▸ **LISTED ENTRIES**

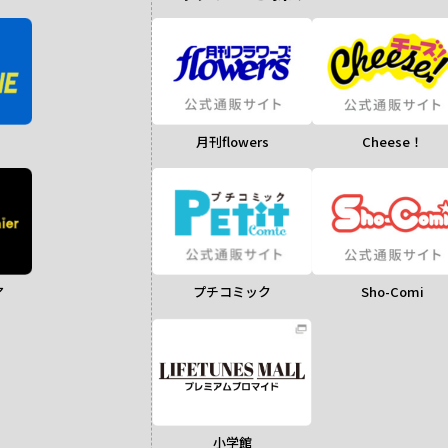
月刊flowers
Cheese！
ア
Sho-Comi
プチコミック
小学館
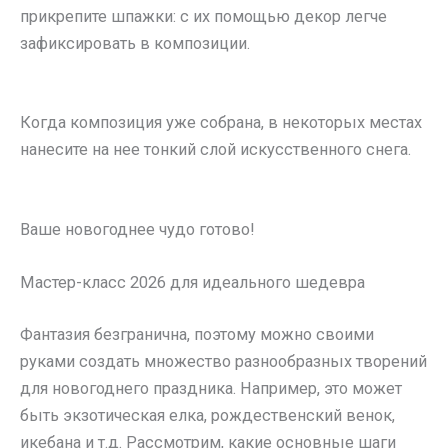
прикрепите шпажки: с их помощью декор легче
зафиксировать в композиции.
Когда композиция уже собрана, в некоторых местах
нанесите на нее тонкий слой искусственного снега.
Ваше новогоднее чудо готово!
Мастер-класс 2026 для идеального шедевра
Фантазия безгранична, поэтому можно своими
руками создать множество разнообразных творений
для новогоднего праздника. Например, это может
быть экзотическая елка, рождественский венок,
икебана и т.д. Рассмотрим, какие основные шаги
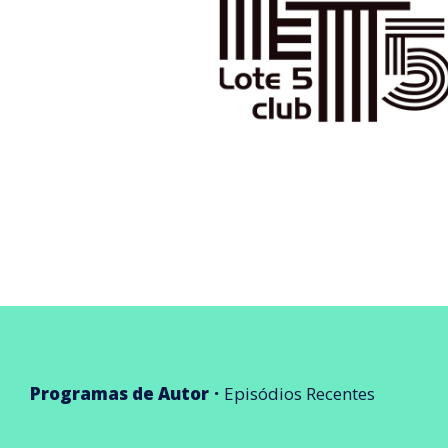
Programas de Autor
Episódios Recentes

==

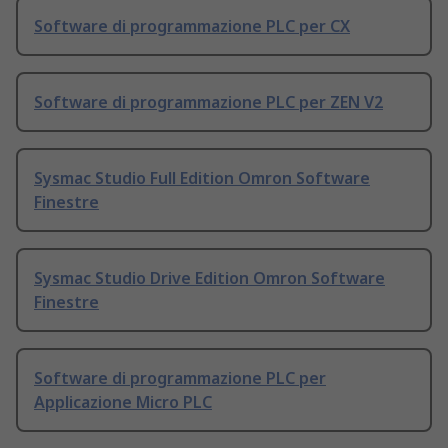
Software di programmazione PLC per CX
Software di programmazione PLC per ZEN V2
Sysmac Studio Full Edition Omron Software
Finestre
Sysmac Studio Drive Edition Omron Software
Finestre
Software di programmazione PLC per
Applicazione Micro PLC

--

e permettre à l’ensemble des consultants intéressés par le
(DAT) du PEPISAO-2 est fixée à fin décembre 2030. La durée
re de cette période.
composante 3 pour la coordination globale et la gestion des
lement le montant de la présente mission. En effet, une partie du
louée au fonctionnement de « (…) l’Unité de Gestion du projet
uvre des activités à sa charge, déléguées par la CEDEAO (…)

▸ **TASK REQUIREMENTS**
Please output the lines of the listing above that fall in the stretch from the one with "louée au fonctionnement" through the one with "uvre des activités", exactly and only those.

▸ **TASK RESPONSE**
louée au fonctionnement de « (…) l’Unité de Gestion du projet
uvre des activités à sa charge, déléguées par la CEDEAO (…)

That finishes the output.